In a busy database environment with larger size databases, the need for real-time data replication is a common occurrence. Applications often need the production data to be replicated in real-time to remote sites for analytics and other critical business operations needs.
DBAs also need to ensure that the data is replicated continuously to the remote sites to meet various requirements. These requirements, though, may not always be to replicate the whole database; there can also be a need to replicate only a subset of the data (like a Table or set of Tables or data from multiple tables using an SQL for analytics, reporting etc.)
In this blog, we will focus on how to replicate tables to remote databases in real-time.
What is Table-Level Replication?
Table-level replication is the mechanism of replicating the data of a specific table or set of tables from one database (source) to another database (target) hosted remotely in a distributed environment. Table level replication ensures table data is distributed continuously and remains consistent across replicated (target) sites.

Problems to work on =
(1) Repeat the passage on table-level replication between "Table-level replication is" and "replicated (target) sites.", inclusive.
(2) Go on with the passage on table-level replication from its last sentence.

Record set =
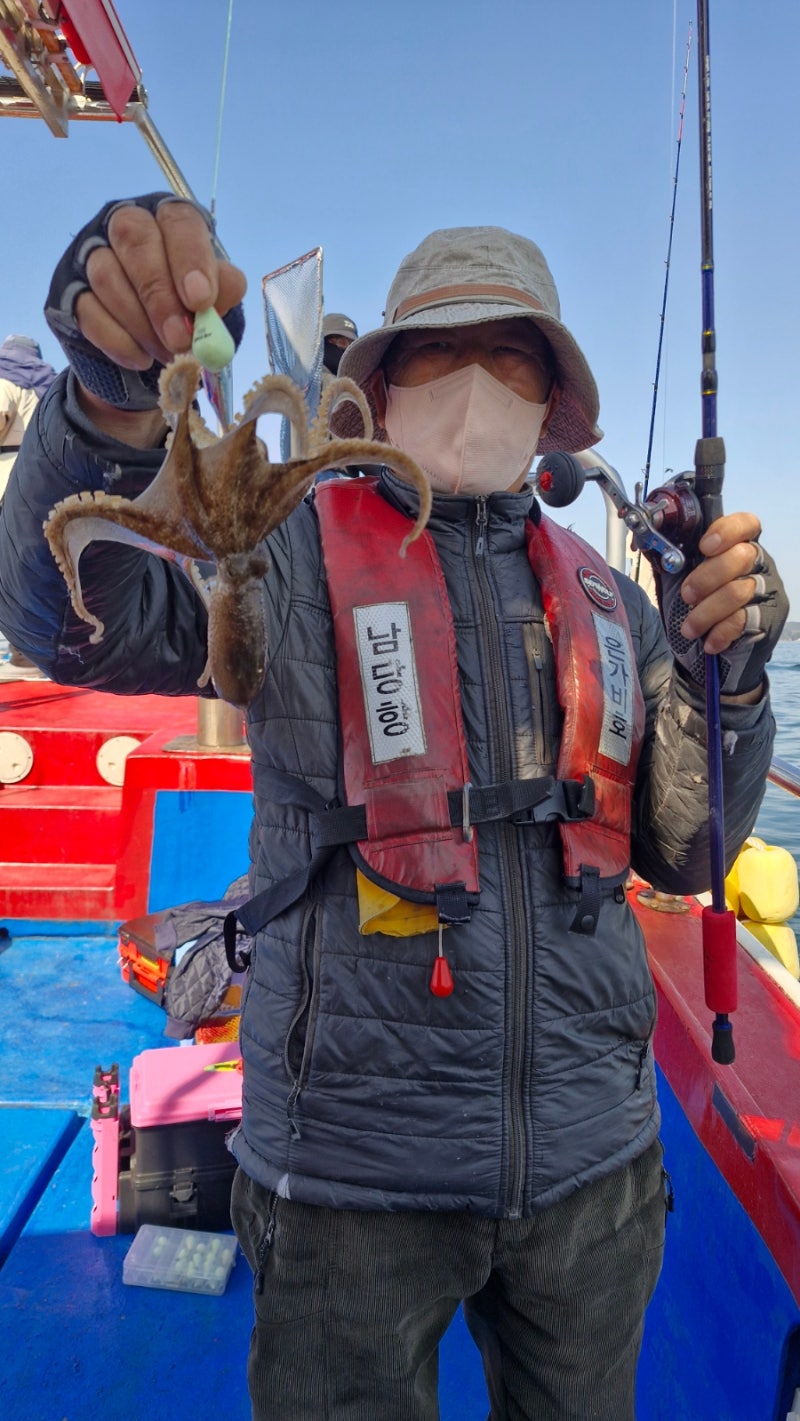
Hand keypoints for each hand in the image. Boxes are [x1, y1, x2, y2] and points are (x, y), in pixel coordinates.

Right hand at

* * *

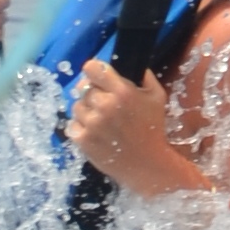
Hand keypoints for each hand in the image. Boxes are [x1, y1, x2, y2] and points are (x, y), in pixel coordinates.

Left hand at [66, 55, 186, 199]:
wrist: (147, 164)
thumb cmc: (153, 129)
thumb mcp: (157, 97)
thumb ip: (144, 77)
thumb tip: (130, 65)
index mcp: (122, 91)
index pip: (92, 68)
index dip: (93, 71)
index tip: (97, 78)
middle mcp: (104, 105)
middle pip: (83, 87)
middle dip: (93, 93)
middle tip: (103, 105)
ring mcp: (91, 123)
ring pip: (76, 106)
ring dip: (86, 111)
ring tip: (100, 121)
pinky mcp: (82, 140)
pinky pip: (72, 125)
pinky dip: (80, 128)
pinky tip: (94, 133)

Answers to the problems =
(1)
Table-level replication is the mechanism of replicating the data of a specific table or set of tables from one database (source) to another database (target) hosted remotely in a distributed environment. Table level replication ensures table data is distributed continuously and remains consistent across replicated (target) sites.

(2)
Why Use Table-Level Replication?
Table level replication is an essential need in larger, complex, highly distributed environments. In my experience, there was always a need to replicate a set of tables from a production database to a data warehousing for reporting purposes. The data has to be replicated continuously to ensure reports are getting the latest data. In critical environments, staleness of the data cannot be tolerated, so, the data changes happening on production must be replicated immediately to the target site. This can be a real challenge for DBA’s having to forecast various factors to ensure an efficient and smooth table replication.
Let us look at some requirements that table-level replication solves:
- The reports can run on a database in an environment other than production, like data warehousing
- A distributed database environment with distributed applications extracting data from multiple sites. In case of distributed web or mobile applications, the copy of the same data should be available at multiple locations to serve various application needs for which, table-level replication could be a good solution
- Payroll applications needing the data from various databases located at different geographically distributed data-centers or cloud instances to be available at a centralized database
Various Factors Impacting Table-Level Replication – What to Look For
As we mentioned above, DBAs need to take into consideration a variety of real-time components and factors to design and implement an effective table-level replication system.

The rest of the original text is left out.